(August 29th, 2014) It took one year and thousands of statistical re-analyses but now a headline-grabbing paper on functional genomics of human well-being has been debunked as nothing but “artifacts of dubious analyses and erroneous methodology”.
There are many roads to happiness. Opening a one-litre box of chocolate ice cream and feasting, striving toward meaning or publishing a paper in PNAS and attracting huge media attention. Last year, US scientists including Barbara Frederickson (University of North Carolina) and Steve Cole (University of California, Los Angeles) increased their psychological well-being by succeeding in the latter option. Recently, though, their joy was tempered when an international team of researchers found that all their results are devoid of any meaning.
Coincidentally, the PNAS authors’ paper was about happiness. They wanted to explore the “biological implications of hedonic [seeking pleasure] and eudaimonic [striving for meaning] well-being through the lens of the human genome - a system of ~ 21,000 genes that has evolved fundamentally to help humans survive and thrive (i.e., be well)”. Indeed, their analysis led them to believe there was a difference. Peripheral blood mononuclear cells from pleasure seekers showed “increased expression of proinflammatory genes and decreased expression of genes involved in antibody synthesis and type I IFN response”. Intriguingly, these same gene expression profiles can also be observed in people suffering from chronic stress. So, for a happy, long life: no more ice cream and cigarettes?
Nah, don’t worry. The results are probably wrong. Immediately after the study’s publication, James Coyne, University of Groningen, noticed there was something fishy and blogged about it. More and more colleagues aligned with him and started to anatomise the article. Coyne writes in a PLoS blog entry, “The team gave an extraordinarily careful look at the article, noting its fuzzy theorizing and conceptual deficiencies, but we did much more than that. We obtained the original data and asked the authors of the original paper about their complex analytic methods. We then reanalyzed the data, following their specific advice. We tried alternative analyses and even re-did the same analyses with randomly generated data. Overall, our hastily assembled group performed and interpreted 1000s of analyses, more than many productive labs do in a year.” All their re-analysing efforts were not in vain. Recently, PNAS published their “Critical reanalysis of the relationship between genomics and well-being”.
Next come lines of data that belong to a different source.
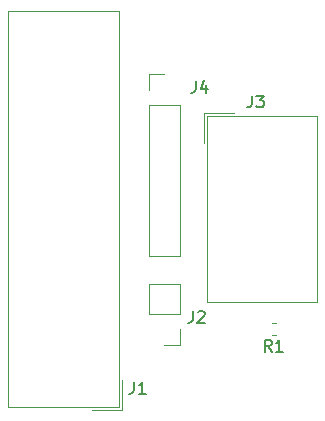
<source format=gto>
G04 #@! TF.GenerationSoftware,KiCad,Pcbnew,(5.0.1-3-g963ef8bb5)*
G04 #@! TF.CreationDate,2018-11-27T15:22:05+00:00*
G04 #@! TF.ProjectId,jlink-swd-adapter,6A6C696E6B2D7377642D616461707465,rev?*
G04 #@! TF.SameCoordinates,Original*
G04 #@! TF.FileFunction,Legend,Top*
G04 #@! TF.FilePolarity,Positive*
%FSLAX46Y46*%
G04 Gerber Fmt 4.6, Leading zero omitted, Abs format (unit mm)*
G04 Created by KiCad (PCBNEW (5.0.1-3-g963ef8bb5)) date Tuesday, 27 November 2018 at 15:22:05*
%MOMM*%
%LPD*%
G01*
G04 APERTURE LIST*
%ADD10C,0.120000*%
%ADD11C,0.150000*%
G04 APERTURE END LIST*
D10*
G04 #@! TO.C,R1*
X120171267Y-98010000D02*
X119828733Y-98010000D01*
X120171267Y-96990000D02*
X119828733Y-96990000D01*
G04 #@! TO.C,J2*
X112080000Y-93630000D02*
X109420000Y-93630000D01*
X112080000Y-96230000D02*
X112080000Y-93630000D01*
X109420000Y-96230000D02*
X109420000Y-93630000D01*
X112080000Y-96230000D02*
X109420000Y-96230000D01*
X112080000Y-97500000D02*
X112080000Y-98830000D01*
X112080000Y-98830000D02*
X110750000Y-98830000D01*
G04 #@! TO.C,J4*
X109420000Y-91280000D02*
X112080000Y-91280000D01*
X109420000Y-78520000D02*
X109420000Y-91280000D01*
X112080000Y-78520000D02*
X112080000Y-91280000D01*
X109420000Y-78520000D02*
X112080000Y-78520000D01*
X109420000Y-77250000D02*
X109420000Y-75920000D01*
X109420000Y-75920000D02*
X110750000Y-75920000D01*
G04 #@! TO.C,J1*
X97555000Y-104100000D02*
X97555000Y-70540000D01*
X97555000Y-70540000D02*
X106905000Y-70540000D01*
X106905000Y-70540000D02*
X106905000Y-104100000D01*
X106905000Y-104100000D02*
X97555000Y-104100000D01*
X107155000Y-104350000D02*
X107155000Y-101810000D01*
X107155000Y-104350000D02*
X104615000Y-104350000D01*
G04 #@! TO.C,J3*
X123695000Y-79400000D02*
X123695000Y-95180000D01*
X123695000Y-95180000D02*
X114345000Y-95180000D01*
X114345000Y-95180000D02*
X114345000Y-79400000D01*
X114345000Y-79400000D02*
X123695000Y-79400000D01*
X114095000Y-79150000D02*
X114095000Y-81690000D01*
X114095000Y-79150000D02*
X116635000Y-79150000D01*
G04 #@! TO.C,R1*
D11*
X119833333Y-99382380D02*
X119500000Y-98906190D01*
X119261904Y-99382380D02*
X119261904Y-98382380D01*
X119642857Y-98382380D01*
X119738095Y-98430000D01*
X119785714Y-98477619D01*
X119833333Y-98572857D01*
X119833333Y-98715714D01*
X119785714Y-98810952D01*
X119738095Y-98858571D01*
X119642857Y-98906190D01*
X119261904Y-98906190D01*
X120785714Y-99382380D02*
X120214285Y-99382380D01*
X120500000Y-99382380D02*
X120500000Y-98382380D01*
X120404761Y-98525238D01*
X120309523Y-98620476D01*
X120214285Y-98668095D01*
G04 #@! TO.C,J2*
X113166666Y-95952380D02*
X113166666Y-96666666D01*
X113119047Y-96809523D01*
X113023809Y-96904761D01*
X112880952Y-96952380D01*
X112785714Y-96952380D01*
X113595238Y-96047619D02*
X113642857Y-96000000D01*
X113738095Y-95952380D01*
X113976190Y-95952380D01*
X114071428Y-96000000D01*
X114119047Y-96047619D01*
X114166666Y-96142857D01*
X114166666Y-96238095D01*
X114119047Y-96380952D01*
X113547619Y-96952380D01*
X114166666Y-96952380D01*
G04 #@! TO.C,J4*
X113416666Y-76452380D02*
X113416666Y-77166666D01*
X113369047Y-77309523D01*
X113273809Y-77404761D01*
X113130952Y-77452380D01*
X113035714Y-77452380D01*
X114321428Y-76785714D02*
X114321428Y-77452380D01*
X114083333Y-76404761D02*
X113845238Y-77119047D01*
X114464285Y-77119047D01*
G04 #@! TO.C,J1*
X108166666Y-101952380D02*
X108166666Y-102666666D01*
X108119047Y-102809523D01*
X108023809Y-102904761D01*
X107880952Y-102952380D01*
X107785714Y-102952380D01*
X109166666Y-102952380D02*
X108595238Y-102952380D01*
X108880952Y-102952380D02*
X108880952Y-101952380D01*
X108785714Y-102095238D01*
X108690476Y-102190476D01*
X108595238Y-102238095D01*
G04 #@! TO.C,J3*
X118166666Y-77702380D02*
X118166666Y-78416666D01*
X118119047Y-78559523D01*
X118023809Y-78654761D01*
X117880952Y-78702380D01*
X117785714Y-78702380D01*
X118547619Y-77702380D02*
X119166666Y-77702380D01*
X118833333Y-78083333D01*
X118976190Y-78083333D01*
X119071428Y-78130952D01*
X119119047Y-78178571D01*
X119166666Y-78273809D01*
X119166666Y-78511904D01*
X119119047Y-78607142D01*
X119071428Y-78654761D01*
X118976190Y-78702380D01*
X118690476Y-78702380D01*
X118595238Y-78654761D01*
X118547619Y-78607142D01*
G04 #@! TD*
M02*

</source>
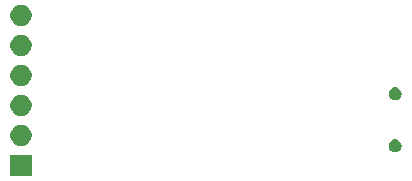
<source format=gbr>
G04 #@! TF.GenerationSoftware,KiCad,Pcbnew,5.1.5-1.fc31*
G04 #@! TF.CreationDate,2020-02-03T08:48:29+01:00*
G04 #@! TF.ProjectId,lab1,6c616231-2e6b-4696-9361-645f70636258,rev?*
G04 #@! TF.SameCoordinates,Original*
G04 #@! TF.FileFunction,Soldermask,Bot*
G04 #@! TF.FilePolarity,Negative*
%FSLAX46Y46*%
G04 Gerber Fmt 4.6, Leading zero omitted, Abs format (unit mm)*
G04 Created by KiCad (PCBNEW 5.1.5-1.fc31) date 2020-02-03 08:48:29*
%MOMM*%
%LPD*%
G04 APERTURE LIST*
%ADD10C,0.100000*%
G04 APERTURE END LIST*
D10*
G36*
X101301000Y-92401000D02*
G01*
X99499000Y-92401000D01*
X99499000Y-90599000D01*
X101301000Y-90599000D01*
X101301000Y-92401000D01*
G37*
G36*
X132240721Y-89300174D02*
G01*
X132340995Y-89341709D01*
X132340996Y-89341710D01*
X132431242Y-89402010D01*
X132507990Y-89478758D01*
X132507991Y-89478760D01*
X132568291Y-89569005D01*
X132609826Y-89669279D01*
X132631000Y-89775730D01*
X132631000Y-89884270D01*
X132609826Y-89990721D01*
X132568291Y-90090995D01*
X132568290Y-90090996D01*
X132507990Y-90181242D01*
X132431242Y-90257990D01*
X132385812Y-90288345D01*
X132340995Y-90318291D01*
X132240721Y-90359826D01*
X132134270Y-90381000D01*
X132025730Y-90381000D01*
X131919279Y-90359826D01*
X131819005Y-90318291D01*
X131774188Y-90288345D01*
X131728758Y-90257990D01*
X131652010Y-90181242D01*
X131591710Y-90090996D01*
X131591709Y-90090995D01*
X131550174Y-89990721D01*
X131529000Y-89884270D01*
X131529000Y-89775730D01*
X131550174Y-89669279D01*
X131591709Y-89569005D01*
X131652009Y-89478760D01*
X131652010Y-89478758D01*
X131728758Y-89402010D01*
X131819004Y-89341710D01*
X131819005Y-89341709D01*
X131919279Y-89300174D01*
X132025730Y-89279000D01*
X132134270Y-89279000D01*
X132240721Y-89300174D01*
G37*
G36*
X100513512Y-88063927D02*
G01*
X100662812Y-88093624D01*
X100826784Y-88161544D01*
X100974354Y-88260147D01*
X101099853Y-88385646D01*
X101198456Y-88533216D01*
X101266376Y-88697188D01*
X101301000Y-88871259D01*
X101301000Y-89048741D01*
X101266376Y-89222812D01*
X101198456Y-89386784D01*
X101099853Y-89534354D01*
X100974354Y-89659853D01*
X100826784Y-89758456D01*
X100662812Y-89826376D01*
X100513512Y-89856073D01*
X100488742Y-89861000D01*
X100311258Y-89861000D01*
X100286488Y-89856073D01*
X100137188Y-89826376D01*
X99973216Y-89758456D01*
X99825646Y-89659853D01*
X99700147Y-89534354D01*
X99601544Y-89386784D01*
X99533624Y-89222812D01*
X99499000Y-89048741D01*
X99499000Y-88871259D01*
X99533624Y-88697188D01*
X99601544Y-88533216D01*
X99700147Y-88385646D01*
X99825646Y-88260147D01*
X99973216Y-88161544D01*
X100137188Y-88093624D01*
X100286488Y-88063927D01*
X100311258Y-88059000D01*
X100488742Y-88059000D01*
X100513512Y-88063927D01*
G37*
G36*
X100513512Y-85523927D02*
G01*
X100662812Y-85553624D01*
X100826784Y-85621544D01*
X100974354Y-85720147D01*
X101099853Y-85845646D01*
X101198456Y-85993216D01*
X101266376Y-86157188D01*
X101301000Y-86331259D01*
X101301000Y-86508741D01*
X101266376Y-86682812D01*
X101198456Y-86846784D01*
X101099853Y-86994354D01*
X100974354Y-87119853D01*
X100826784Y-87218456D01*
X100662812Y-87286376D01*
X100513512Y-87316073D01*
X100488742Y-87321000D01*
X100311258Y-87321000D01*
X100286488Y-87316073D01*
X100137188Y-87286376D01*
X99973216Y-87218456D01*
X99825646Y-87119853D01*
X99700147Y-86994354D01*
X99601544Y-86846784D01*
X99533624Y-86682812D01*
X99499000Y-86508741D01*
X99499000Y-86331259D01*
X99533624Y-86157188D01*
X99601544Y-85993216D01*
X99700147Y-85845646D01*
X99825646Y-85720147D01*
X99973216Y-85621544D01*
X100137188Y-85553624D01*
X100286488Y-85523927D01*
X100311258Y-85519000D01*
X100488742Y-85519000D01*
X100513512Y-85523927D01*
G37*
G36*
X132240721Y-84900174D02*
G01*
X132340995Y-84941709D01*
X132340996Y-84941710D01*
X132431242Y-85002010D01*
X132507990Y-85078758D01*
X132507991Y-85078760D01*
X132568291Y-85169005D01*
X132609826Y-85269279D01*
X132631000Y-85375730D01*
X132631000Y-85484270D01*
X132609826Y-85590721D01*
X132568291Y-85690995D01*
X132538345Y-85735812D01*
X132507990Y-85781242D01*
X132431242Y-85857990D01*
X132385812Y-85888345D01*
X132340995Y-85918291D01*
X132240721Y-85959826D01*
X132134270Y-85981000D01*
X132025730Y-85981000D01*
X131919279Y-85959826D01*
X131819005Y-85918291D01*
X131774188Y-85888345D01*
X131728758Y-85857990D01*
X131652010Y-85781242D01*
X131621655Y-85735812D01*
X131591709Y-85690995D01*
X131550174Y-85590721D01*
X131529000Y-85484270D01*
X131529000Y-85375730D01*
X131550174Y-85269279D01*
X131591709Y-85169005D01*
X131652009Y-85078760D01*
X131652010Y-85078758D01*
X131728758Y-85002010D01*
X131819004Y-84941710D01*
X131819005Y-84941709D01*
X131919279Y-84900174D01*
X132025730Y-84879000D01*
X132134270Y-84879000D01*
X132240721Y-84900174D01*
G37*
G36*
X100513512Y-82983927D02*
G01*
X100662812Y-83013624D01*
X100826784Y-83081544D01*
X100974354Y-83180147D01*
X101099853Y-83305646D01*
X101198456Y-83453216D01*
X101266376Y-83617188D01*
X101301000Y-83791259D01*
X101301000Y-83968741D01*
X101266376Y-84142812D01*
X101198456Y-84306784D01*
X101099853Y-84454354D01*
X100974354Y-84579853D01*
X100826784Y-84678456D01*
X100662812Y-84746376D01*
X100513512Y-84776073D01*
X100488742Y-84781000D01*
X100311258Y-84781000D01*
X100286488Y-84776073D01*
X100137188Y-84746376D01*
X99973216Y-84678456D01*
X99825646Y-84579853D01*
X99700147Y-84454354D01*
X99601544Y-84306784D01*
X99533624Y-84142812D01*
X99499000Y-83968741D01*
X99499000Y-83791259D01*
X99533624Y-83617188D01*
X99601544Y-83453216D01*
X99700147Y-83305646D01*
X99825646Y-83180147D01*
X99973216Y-83081544D01*
X100137188Y-83013624D01*
X100286488Y-82983927D01*
X100311258Y-82979000D01*
X100488742Y-82979000D01*
X100513512Y-82983927D01*
G37*
G36*
X100513512Y-80443927D02*
G01*
X100662812Y-80473624D01*
X100826784Y-80541544D01*
X100974354Y-80640147D01*
X101099853Y-80765646D01*
X101198456Y-80913216D01*
X101266376Y-81077188D01*
X101301000Y-81251259D01*
X101301000Y-81428741D01*
X101266376Y-81602812D01*
X101198456Y-81766784D01*
X101099853Y-81914354D01*
X100974354Y-82039853D01*
X100826784Y-82138456D01*
X100662812Y-82206376D01*
X100513512Y-82236073D01*
X100488742Y-82241000D01*
X100311258Y-82241000D01*
X100286488Y-82236073D01*
X100137188Y-82206376D01*
X99973216Y-82138456D01*
X99825646Y-82039853D01*
X99700147Y-81914354D01*
X99601544Y-81766784D01*
X99533624Y-81602812D01*
X99499000Y-81428741D01*
X99499000Y-81251259D01*
X99533624Y-81077188D01*
X99601544Y-80913216D01*
X99700147Y-80765646D01*
X99825646Y-80640147D01*
X99973216Y-80541544D01*
X100137188Y-80473624D01*
X100286488Y-80443927D01*
X100311258Y-80439000D01*
X100488742Y-80439000D01*
X100513512Y-80443927D01*
G37*
G36*
X100513512Y-77903927D02*
G01*
X100662812Y-77933624D01*
X100826784Y-78001544D01*
X100974354Y-78100147D01*
X101099853Y-78225646D01*
X101198456Y-78373216D01*
X101266376Y-78537188D01*
X101301000Y-78711259D01*
X101301000Y-78888741D01*
X101266376Y-79062812D01*
X101198456Y-79226784D01*
X101099853Y-79374354D01*
X100974354Y-79499853D01*
X100826784Y-79598456D01*
X100662812Y-79666376D01*
X100513512Y-79696073D01*
X100488742Y-79701000D01*
X100311258Y-79701000D01*
X100286488Y-79696073D01*
X100137188Y-79666376D01*
X99973216Y-79598456D01*
X99825646Y-79499853D01*
X99700147Y-79374354D01*
X99601544Y-79226784D01*
X99533624Y-79062812D01*
X99499000Y-78888741D01*
X99499000Y-78711259D01*
X99533624Y-78537188D01*
X99601544Y-78373216D01*
X99700147Y-78225646D01*
X99825646Y-78100147D01*
X99973216Y-78001544D01*
X100137188Y-77933624D01*
X100286488Y-77903927D01*
X100311258Y-77899000D01*
X100488742Y-77899000D01*
X100513512Y-77903927D01*
G37*
M02*

</source>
Besides statistical flaws, their critic also points to methodological weaknesses. One of them is the small sample size, which consisted of only 80, mostly white adults. The actual sample size should have been even smaller, as vital information like control gene data was missing for four participants. What’s more, the US scientists only obtained one blood sample from each participant. Coyne also criticised the choice of genes to be analysed. “The choice of 53 human genes out of some 20,000 potential candidates appears to be based almost exclusively on the prior opinion of one of the authors (…) The decision to apply a weighting of exactly 1.00 or -1.00 to the regression coefficients associated with each of these genes, thus assigning an identical magnitude of effect to every gene, seems to be completely arbitrary”.
“We believe”, Coyne and colleagues write in conclusion, “it is vitally important that researchers, practitioners and laypersons alike should be made aware of the deficiencies of their study and, in particular, of their statistical analyses, which appear to have conjured non-existent effects out of thin air. For positive psychology to move into the health arena in a responsible way, the research, on which advice is based, must be rigorous and must avoid giving false hope or even causing iatrogenic harm. It seems to us that Fredrickson et al.’s study falls far short of the level of responsible scholarship required in promoting human health and well-being.”
According to Coyne, Frederickson and Cole already replied, attacking his methodology and calling it inappropriate. It might well be a long time before happiness returns to both parties.